Step 3b: Restore from Backup (~45 minutes)

# SSH to restore target server
ssh postgres@restore-db.internal

# Stop any running postgres
sudo systemctl stop postgresql

# Clear data directory
sudo rm -rf /var/lib/postgresql/data/*

# Set WAL-G credentials
export WALG_S3_PREFIX=s3://my-wal-archive
export AWS_REGION=us-east-1

# Restore latest backup
sudo -u postgres wal-g backup-fetch /var/lib/postgresql/data LATEST

# If PITR needed (data corruption at known time):
# Add to postgresql.conf before starting:
# recovery_target_time = 'YYYY-MM-DD HH:MM:SS UTC'  ← time BEFORE corruption

sudo -u postgres touch /var/lib/postgresql/data/recovery.signal
sudo systemctl start postgresql

# Monitor recovery (watch for "database system is ready to accept connections")
sudo journalctl -u postgresql -f

Verify data integrity: psql -h restore-db.internal -U postgres -c "SELECT count(*) FROM orders"
Update DATABASE_URL to restored server
Run smoke tests: TEST_ENV=staging npm run test:smoke
Update status page: “Database recovered from backup, monitoring”

Step 4: Post-Recovery (ongoing)

Monitor error rates and latency for 30 minutes
Identify and communicate data loss window (RPO achieved vs target)
Open post-mortem issue
Schedule runbook review if steps were wrong or missing


## What Good Looks Like

After a drill, document:
- **Actual RTO:** X minutes (vs Y target)
- **Actual RPO:** X minutes of data loss (vs Y target)
- **Issues found:** steps that were wrong, missing, or unclear
- **Actions:** specific fixes with owners and due dates

If your drill takes 3 hours and your RTO is 1 hour, that's a gap — not just documentation.
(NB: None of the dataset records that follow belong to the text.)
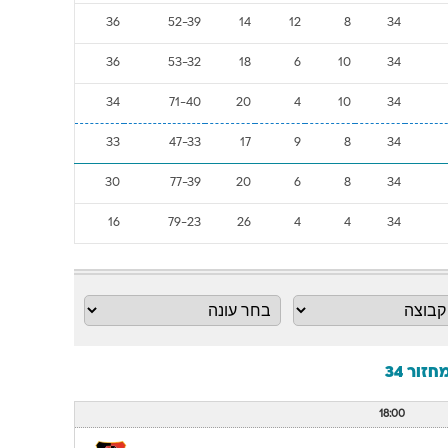
36
52-39
14
12
8
34
36
53-32
18
6
10
34
34
71-40
20
4
10
34
33
47-33
17
9
8
34
30
77-39
20
6
8
34
16
79-23
26
4
4
34
18:00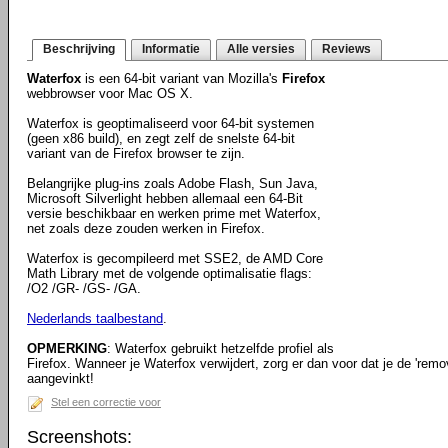
Beschrijving
Informatie
Alle versies
Reviews
Waterfox
is een 64-bit variant van Mozilla's
Firefox
webbrowser voor Mac OS X.
Waterfox is geoptimaliseerd voor 64-bit systemen
(geen x86 build), en zegt zelf de snelste 64-bit
variant van de Firefox browser te zijn.
Belangrijke plug-ins zoals Adobe Flash, Sun Java,
Microsoft Silverlight hebben allemaal een 64-Bit
versie beschikbaar en werken prime met Waterfox,
net zoals deze zouden werken in Firefox.
Waterfox is gecompileerd met SSE2, de AMD Core
Math Library met de volgende optimalisatie flags:
/O2 /GR- /GS- /GA.
Nederlands taalbestand
.
OPMERKING
: Waterfox gebruikt hetzelfde profiel als
Firefox. Wanneer je Waterfox verwijdert, zorg er dan voor dat je de 'remo
aangevinkt!
Stel een correctie voor
Screenshots: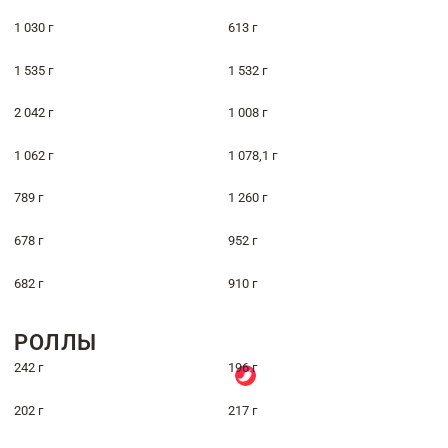
1 030 г
613 г
1 535 г
1 532 г
2 042 г
1 008 г
1 062 г
1 078,1 г
789 г
1 260 г
678 г
952 г
682 г
910 г
РОЛЛЫ
242 г
196 г
202 г
217 г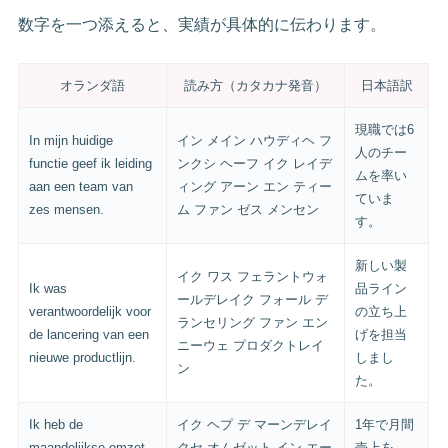
数字を一つ添えると、実績が具体的に伝わります。
オランダ語
読み方（カタカナ発音）
日本語訳
現職では6
In mijn huidige
イン メイン ハウディヘ フ
人のチー
functie geef ik leiding
ンクシ ヘーフ イク レイデ
ムを率い
aan een team van
ィング アーン エン ティー
ていま
zes mensen.
ム ファン ゼス メンセン
す。
新しい製
イク ワス フェラントウォ
Ik was
品ライン
ールデレイク フォール デ
verantwoordelijk voor
の立ち上
ランセリング ファン エン
de lancering van een
げを担当
ニーウェ プロダクトレイ
nieuwe productlijn.
しまし
ン
た。
Ik heb de
イク ヘプ デ マーンデレイ
1年で月間
maandelijkse omzet
クセ オムゼット イン エー
売上を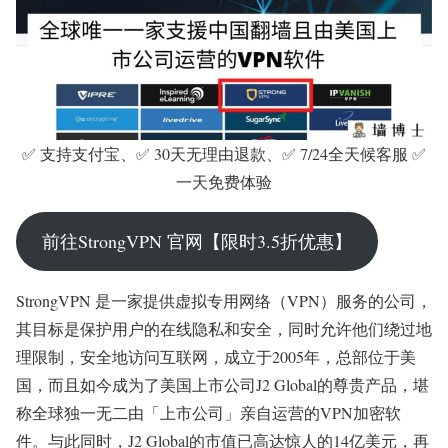
✅ 支持支付宝、✅ 30天无理由退款、✅ 7/24全天候客服 ✅
一天免费体验
前往StrongVPN 官网【限时3.5折优惠】
StrongVPN 是一家提供虚拟专用网络（VPN）服务的公司，
其目标是保护用户的在线隐私和安全，同时允许他们绕过地
理限制，安全地访问互联网，成立于2005年，总部位于美
国，而且如今成为了美国上市公司J2 Global的尊贵产品，堪
称全球独一无二由「上市公司」亲自运营的VPN加密软
件。与此同时，J2 Global的市值已高达惊人的14亿美元，再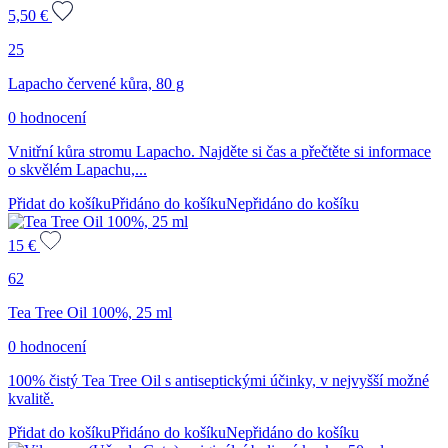
5,50
€
25
Lapacho červené kůra, 80 g
0 hodnocení
Vnitřní kůra stromu Lapacho. Najděte si čas a přečtěte si informace
o skvělém Lapachu,...
Přidat do košíku
Přidáno do košíku
Nepřidáno do košíku
15
€
62
Tea Tree Oil 100%, 25 ml
0 hodnocení
100% čistý Tea Tree Oil s antiseptickými účinky, v nejvyšší možné
kvalitě.
Přidat do košíku
Přidáno do košíku
Nepřidáno do košíku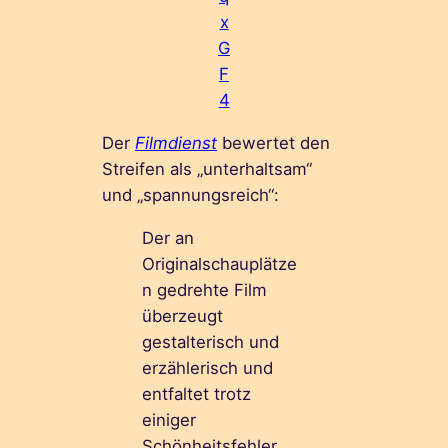
x
G
F
4
Der
Filmdienst
bewertet den
Streifen als „unterhaltsam“
und „spannungsreich“:
Der an
Originalschauplätze
n gedrehte Film
überzeugt
gestalterisch und
erzählerisch und
entfaltet trotz
einiger
Schönheitsfehler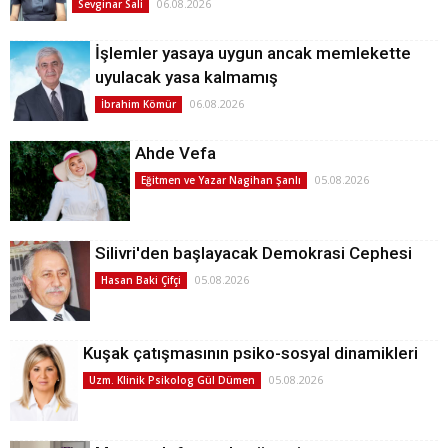
06.08.2026
Sevginar Sali
İşlemler yasaya uygun ancak memlekette
uyulacak yasa kalmamış
06.08.2026
İbrahim Kömür
Ahde Vefa
05.08.2026
Eğitmen ve Yazar Nagihan Şanlı
Silivri'den başlayacak Demokrasi Cephesi
05.08.2026
Hasan Baki Çifçi
Kuşak çatışmasının psiko-sosyal dinamikleri
05.08.2026
Uzm. Klinik Psikolog Gül Dümen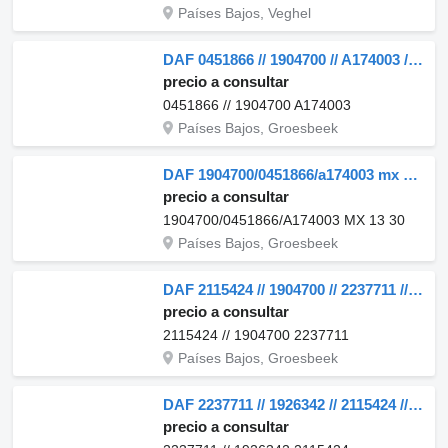
Países Bajos, Veghel
DAF 0451866 // 1904700 // A174003 // 1940191 // 851259 MX13 303 H1 4 motor para camión
precio a consultar
0451866 // 1904700 A174003
Países Bajos, Groesbeek
DAF 1904700/0451866/a174003 mx 13 300 u1 410 pk cf xf euro 6 1904700/0451866/A174003 motor para camión
precio a consultar
1904700/0451866/A174003 MX 13 30
Países Bajos, Groesbeek
DAF 2115424 // 1904700 // 2237711 // 1926342 // 0451989 XF 460 EURO motor para camión
precio a consultar
2115424 // 1904700 2237711
Países Bajos, Groesbeek
DAF 2237711 // 1926342 // 2115424 //239604 // 1904700 MX 13 340 H1 M motor para camión
precio a consultar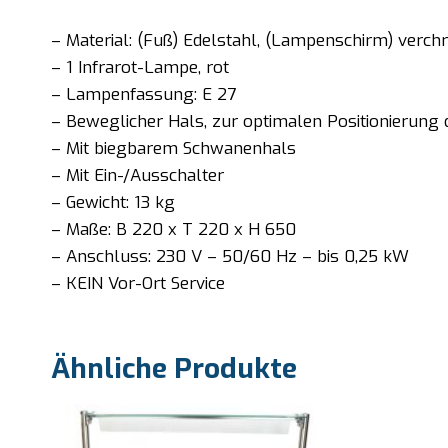
– Material: (Fuß) Edelstahl, (Lampenschirm) verch
– 1 Infrarot-Lampe, rot
– Lampenfassung: E 27
– Beweglicher Hals, zur optimalen Positionierun
– Mit biegbarem Schwanenhals
– Mit Ein-/Ausschalter
– Gewicht: 13 kg
– Maße: B 220 x T 220 x H 650
– Anschluss: 230 V – 50/60 Hz – bis 0,25 kW
– KEIN Vor-Ort Service
Ähnliche Produkte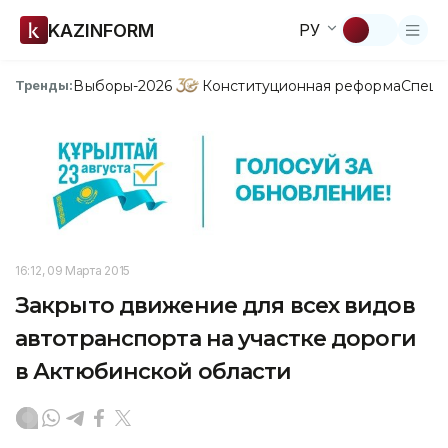
KAZINFORM
РУ
Выборы-2026
Конституционная реформа
Спецп
Тренды:
16:12, 09 Марта 2015
Закрыто движение для всех видов
автотранспорта на участке дороги
в Актюбинской области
Fix the process or adjust the target to be honest about your actual capability.

## Drill Anti-Patterns

**The theoretical drill:** Reviewing the runbook in a meeting without actually restoring anything. This finds documentation gaps but doesn't validate that the restore actually works.

**Restoring to the same environment:** If you restore over your production database to test DR, you've just made your disaster worse. Always restore to an isolated test environment.

**Only testing the "last backup":** Verify you can also restore to a point in time from two days ago. If WAL segments for day -2 are missing or corrupt, you'll discover it now rather than when you need them.

**Not timing it:** "The restore succeeded" is incomplete. "The restore succeeded in 52 minutes" tells you whether you're meeting your RTO.